KDD2026

Each Rank Could be an Expert: Single-Ranked Mixture of Experts LoRA for Multi-task Learning

Ziyu Zhao, Yixiao Zhou, Xin Yu, Zhi Zhang, Didi Zhu, Tao Shen, Zexi Li, Jinluan Yang, Xuwu Wang, Jing Su, Kun Kuang, Zhongyu Wei, Fei Wu, Yu Cheng

被引用 13 次

摘要

Low-Rank Adaptation (LoRA) is widely used for adapting large language models (LLMs) to specific domains due to its efficiency and modularity. However, vanilla LoRA struggles with task conflicts in multi-task scenarios. Recent works adopt Mixture of Experts (MoE) by treating each LoRA module as an expert, thereby mitigating task interference through multiple specialized LoRA modules. While effective, these methods often isolate knowledge within individual tasks, failing to fully exploit the shared knowledge across related tasks. In this paper, we establish a connection between single LoRA and multi-LoRA MoE, integrating them into a unified framework.
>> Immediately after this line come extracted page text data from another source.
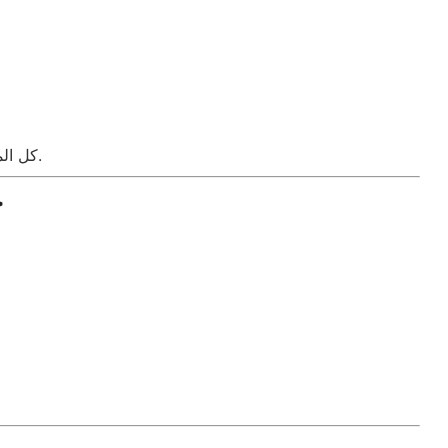
كل المشاكل دي بنحلها باستخدام أجهزة اختبار دقيقة، وبدون أي تلف إضافي للغسالة.
خ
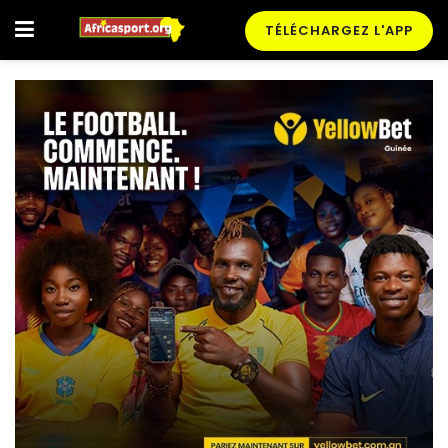
TÉLÉCHARGEZ L'APP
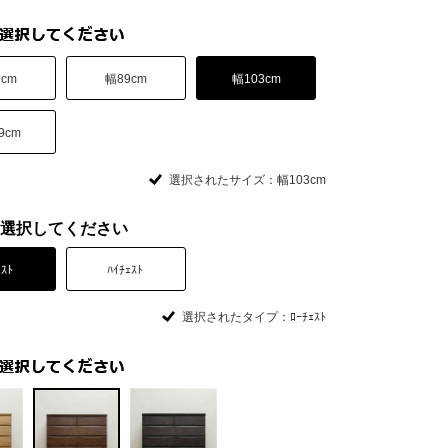
9cm
幅89cm
幅103cm
9cm
選択されたサイズ：幅103cm
選択してください
ｪｽﾄ
ﾊｲﾁｪｽﾄ
選択されたタイプ：ﾛｰﾁｪｽﾄ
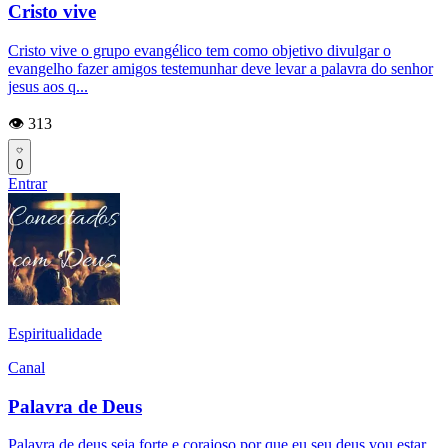
Cristo vive
Cristo vive o grupo evangélico tem como objetivo divulgar o
evangelho fazer amigos testemunhar deve levar a palavra do senhor
jesus aos q...
👁️ 313
0
Entrar
Espiritualidade
Canal
Palavra de Deus
Palavra de deus seja forte e corajoso por que eu seu deus vou estar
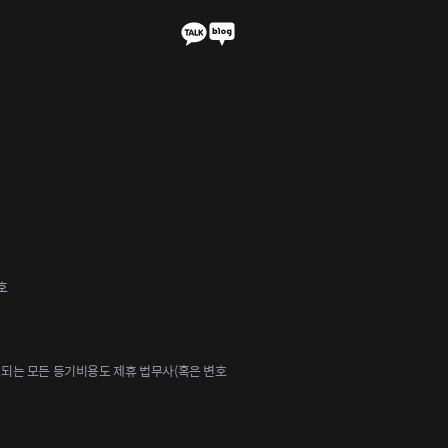
호
되는 모든 등기비용도 제휴 법무사(혹은 변호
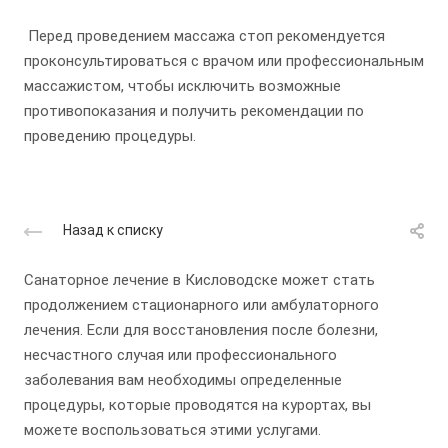
Перед проведением массажа стоп рекомендуется
проконсультироваться с врачом или профессиональным
массажистом, чтобы исключить возможные
противопоказания и получить рекомендации по
проведению процедуры.
Назад к списку
Санаторное лечение в Кисловодске может стать
продолжением стационарного или амбулаторного
лечения. Если для восстановления после болезни,
несчастного случая или профессионального
заболевания вам необходимы определенные
процедуры, которые проводятся на курортах, вы
можете воспользоваться этими услугами.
We demonstrate that the dynamic routing of multiple LoRAs is functionally equivalent to rank partitioning and block-level activation within a single LoRA. To systematically study the role of expert granularity in multi-task learning, we conduct an in-depth investigation within our unified framework. Our empirical results show that a finer-grained expert partitioning not only yields significant performance gains but also captures more diverse parameter patterns. These empirical findings are supported by our theoretical analysis, which proves that finer granularity expands parameter space diversity and tightens the model's error bound. Building on these findings, we propose Single-ranked Mixture of Experts LoRA (SMoRA ), which embeds MoE into LoRA by treating each rank as an independent expert. With a dynamic rank-wise activation mechanism, SMoRA facilitates a flexible composition of knowledge, enabling the model to learn deeper and more diverse features while mitigating task conflicts. Experiments demonstrate that SMoRA activates fewer parameters yet achieves better performance in multi-task scenarios.